Onlangs las ik in een artikel zinnige dingen die Björk had gezegd. ‘We leven in 2018 en de vrouw heeft een andere plaats veroverd dan pakweg 50 jaar gleden. Nochtans wordt in de muziek nog teveel verwacht dat de vrouw smacht en onderdanig is…’ Ik kon me hier helemaal in terugvinden.
De eerste zin kwam er nadat de glazen theepot van Alex van de tafel viel en in scherven uit elkaar barstte. Visueel zagen we wat dit kon betekenen in een lied en we waren blij met dit accidentje. ‘Sometimes it feels like it’s meant to be broken’ was geboren. De liefde in het lied is voelbaar en toch komt daar opeens het besef dat twee mensen niet kunnen samenblijven. Beiden voelen dat dit de laatste momenten zijn van hun relatie. Ik zag dit echt visueel en verwoordde het als ‘Sometimes it seems we’re at the wrong station’.
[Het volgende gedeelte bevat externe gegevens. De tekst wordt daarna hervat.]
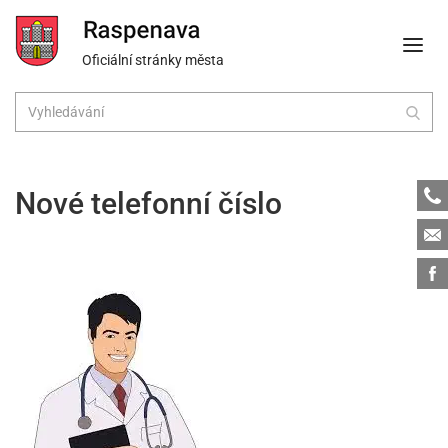
Oficiální stránky města
Tele
Nové telefonní číslo
Emai
Face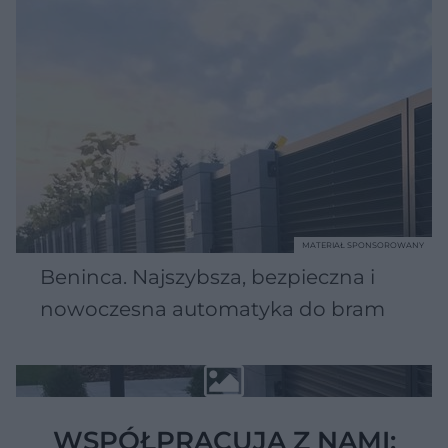
MATERIAŁ SPONSOROWANY
Beninca. Najszybsza, bezpieczna i
nowoczesna automatyka do bram
WSPÓŁPRACUJĄ Z NAMI: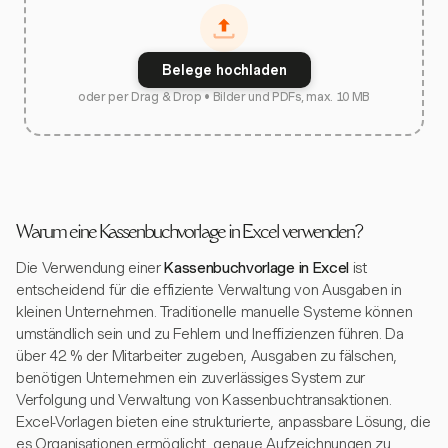
Belege hochladen
oder per Drag & Drop • Bilder und PDFs, max. 10 MB
Warum eine Kassenbuchvorlage in Excel verwenden?
Die Verwendung einer
Kassenbuchvorlage in Excel
ist
entscheidend für die effiziente Verwaltung von Ausgaben in
kleinen Unternehmen. Traditionelle manuelle Systeme können
umständlich sein und zu Fehlern und Ineffizienzen führen. Da
über 42 % der Mitarbeiter zugeben, Ausgaben zu fälschen,
benötigen Unternehmen ein zuverlässiges System zur
Verfolgung und Verwaltung von Kassenbuchtransaktionen.
Excel-Vorlagen bieten eine strukturierte, anpassbare Lösung, die
es Organisationen ermöglicht, genaue Aufzeichnungen zu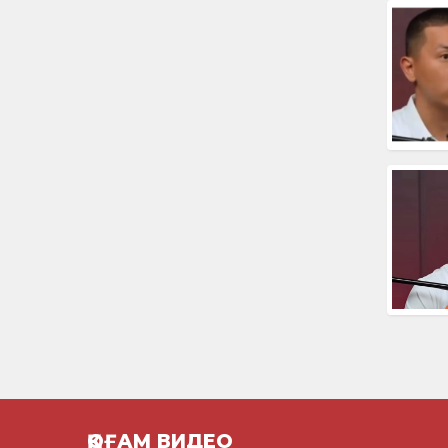
ҚОҒАМ ВИДЕО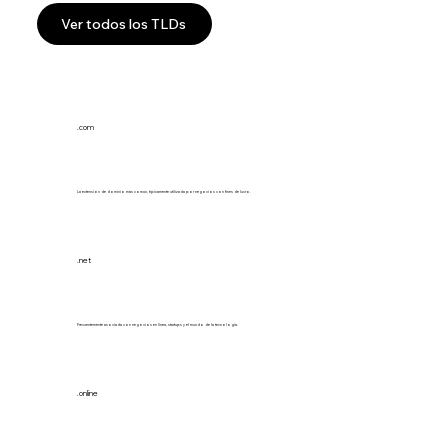
Ver todos los TLDs
.com
La extensión de dominio más común, típicamente utilizada por negocios con fines de lucro.
.net
Frecuentemente asociada con negocios en línea, startups y el mundo de la tecnología.
.online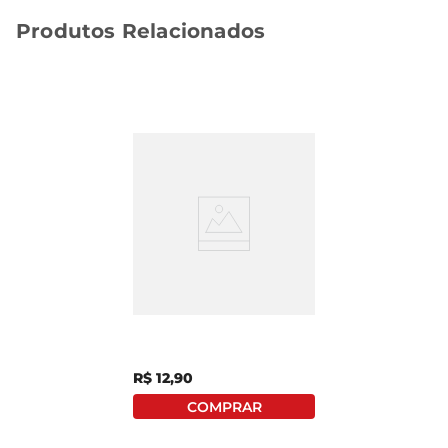
Produtos Relacionados
Cabide Sanremo
Plástico PR9105 Preto 5
Unidades
R$
12
,
90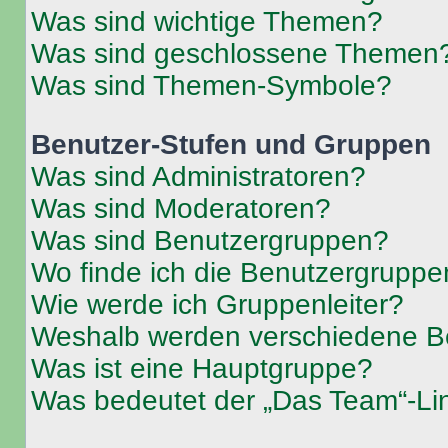
Was sind wichtige Themen?
Was sind geschlossene Themen
Was sind Themen-Symbole?
Benutzer-Stufen und Gruppen
Was sind Administratoren?
Was sind Moderatoren?
Was sind Benutzergruppen?
Wo finde ich die Benutzergruppen
Wie werde ich Gruppenleiter?
Weshalb werden verschiedene Be
Was ist eine Hauptgruppe?
Was bedeutet der „Das Team“-Lin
De liefde blijft en in daarom is dit nummer niet negatief. De spanningsboog tussen het weten en het moment dat het zal uitgesproken worden, daar gaat het om in deze tekst. De spanning van een scharnierpunt in je leven.
De eerste zin groeide uit tot een sfeervol nummer met een melancholische kant en een sterk verhaal. Het lied beschrijft hoe je schoonheid kan zien in vergankelijkheid. Uiteindelijk is de boodschap geworden dat mensen door tegenslag en nare ervaringen kunnen groeien. We hebben dat ook verwerkt in de clip.
Ik ben heel blij met het lied omdat het ‘echt’ is en niet gemaakt speciaal voor het Songfestival. Wat ik bij sommige liederen wel vermoed dat het zo is gegaan. Ik hoop dat dit jaar een ‘echt’ liedje wint en dat het geen freakshow wordt, want daar heb ik schrik voor. Als zo’n lied kan winnen, heb ik mijn vertrouwen helemaal teruggevonden in het Songfestival. De laatste jaren merk ik toch dat er terug meer aandacht gaat naar de kwaliteit van het lied en het zingen daarvan in plaats van de glamour en de showelementen binnen de acts.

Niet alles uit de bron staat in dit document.